ALJIR - Pengadilan Aljazair menghukum dua mantan perdana menterinya dengan hukuman penjara atas kasus pencucian uang.
Melansir BBC, Senin (16/12/2019) Ahmed Ouyahia dijatuhi hukuman 15 tahun penjara sementara Abdelmalek Sellal divonis 12 tahun. Mereka dituduh menyalahgunakan wewenang dalam skandal penggelapan manufaktur mobil dan pencucian uang.
Ini merupakan pertama kalinya mantan perdana menteri menjadi terdakwa yang diadili sejak Aljazair merdeka dari Prancis pada 1962.
BACA JUGA: Ratusan Ribu Orang di Aljazair Berdemonstrasi Tuntut Presiden untuk Mundur
Keduanya adalah sekutu lama Presiden Abdelaziz Bouteflika, yang mengundurkan diri saat massa melakukan protes pada bulan April. Para pengunjuk rasa terus menyerukan reformasi besar-besaran, menuduh para pemimpin partai mengatur korupsi dan penindasan menjelang pemilihan presiden.
Ouyahia dan Sellal merupakan dua di antara 19 terdakwa yang diadili atas tuduhan pencucian uang, penyalahgunaan jabatan, dan pemberian hak istimewa yang tidak semestinya dalam industri perakitan kendaraan.

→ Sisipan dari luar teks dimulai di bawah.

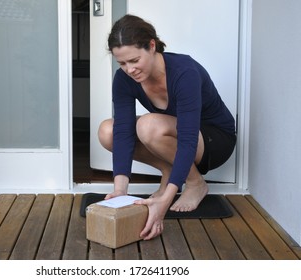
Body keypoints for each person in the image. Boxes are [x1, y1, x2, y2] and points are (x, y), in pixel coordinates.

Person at [98, 15, 236, 241]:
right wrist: (120, 190)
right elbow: (123, 131)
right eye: (122, 63)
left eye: (134, 60)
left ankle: (195, 183)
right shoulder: (123, 79)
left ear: (152, 46)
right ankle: (171, 171)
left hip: (213, 138)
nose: (129, 70)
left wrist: (166, 198)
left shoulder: (184, 72)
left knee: (148, 125)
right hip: (176, 135)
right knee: (108, 131)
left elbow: (188, 137)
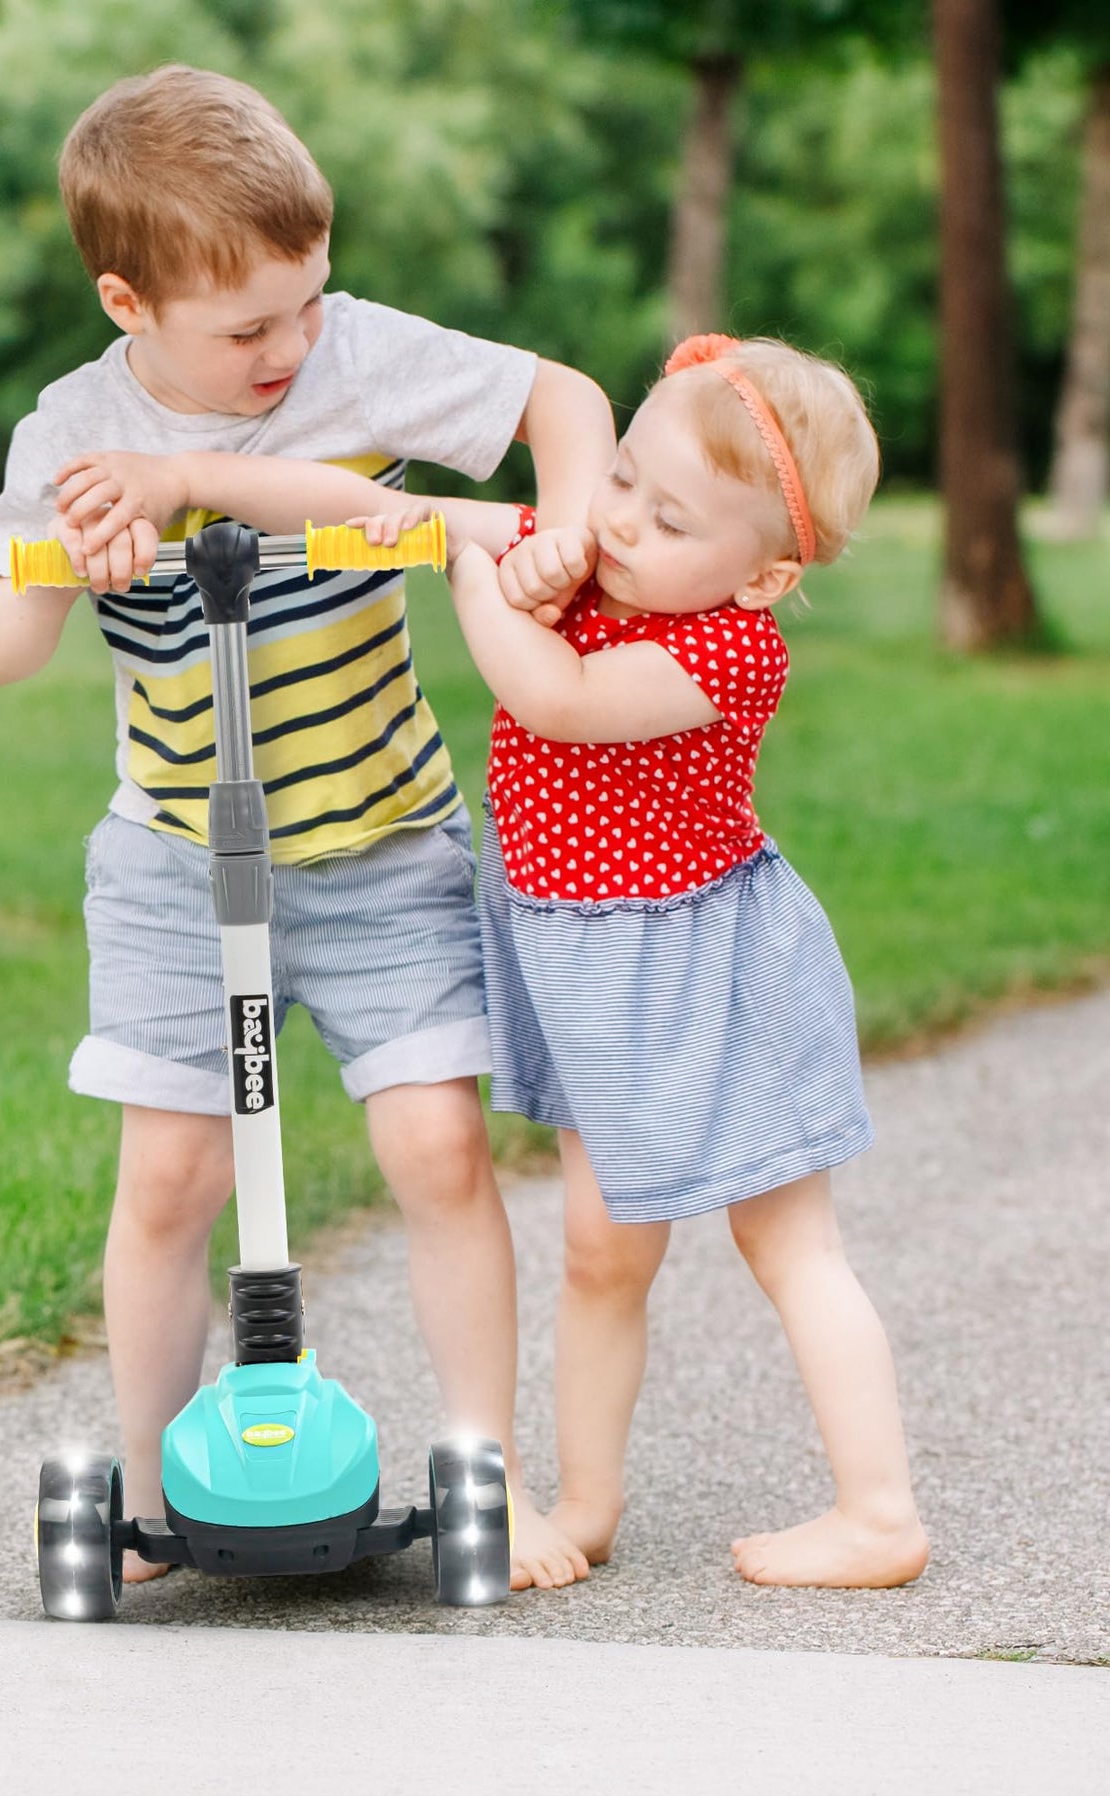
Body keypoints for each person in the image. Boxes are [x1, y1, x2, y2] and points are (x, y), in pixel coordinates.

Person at [0, 63, 615, 1589]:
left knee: (438, 1147)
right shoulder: (76, 431)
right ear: (128, 302)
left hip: (386, 841)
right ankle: (151, 1497)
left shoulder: (358, 358)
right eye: (248, 329)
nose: (291, 347)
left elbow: (561, 400)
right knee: (169, 1181)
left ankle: (488, 1474)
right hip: (175, 864)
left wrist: (569, 529)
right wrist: (60, 563)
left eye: (306, 303)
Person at [356, 333, 929, 1587]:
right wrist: (210, 483)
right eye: (620, 476)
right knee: (603, 1252)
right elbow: (433, 517)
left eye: (669, 519)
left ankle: (880, 1513)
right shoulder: (600, 562)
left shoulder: (730, 649)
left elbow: (555, 700)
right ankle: (588, 1505)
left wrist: (477, 579)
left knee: (789, 1244)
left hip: (710, 967)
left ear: (765, 575)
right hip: (592, 981)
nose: (619, 520)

Salah seorang menteri kabinet yang sedang menjabat, Abdesalem Bouchoureb dijatuhi hukuman 20 tahun penjara in absentia. Surat perintah penangkapan internasional telah dikeluarkan untuknya di tengah laporan bahwa dia ada di luar negeri.
Pengacara kedua mantan perdana menteri memboikot persidangan, menuduh proses pengadilan "dipolitisasi" dan bertujuan "menyelesaikan masalah", lapor kantor berita AFP.
BBC melaporkan para terpidana itu memiliki waktu 10 hari untuk mengajukan banding terhadap hukuman itu.
Skandal yang menghantam sektor otomotif diluncurkan pada 2014 melalui kemitraan antara kelompok asing dan perusahaan besar Aljazair, yang sering kali dimiliki oleh pengusaha yang terkait dengan orang-orang yang dekat dengan Bouteflika, demikian laporan kantor berita AFP.
BACA JUGA: Pengunduran Diri Presiden Aljazair Tak Surutkan Demonstrasi
Putusan itu dikeluarkan dua hari sebelum pemilihan presiden, yang pertama sejak Bouteflika dipaksa keluar dari kantor kepresidenan.
Aktivis pro-demokrasi melihat pemilihan sebagai taktik oleh sekutu Bouteflika untuk mempertahankan kekuasaan, dan massa melakukan protes untuk menuntut pembatalan.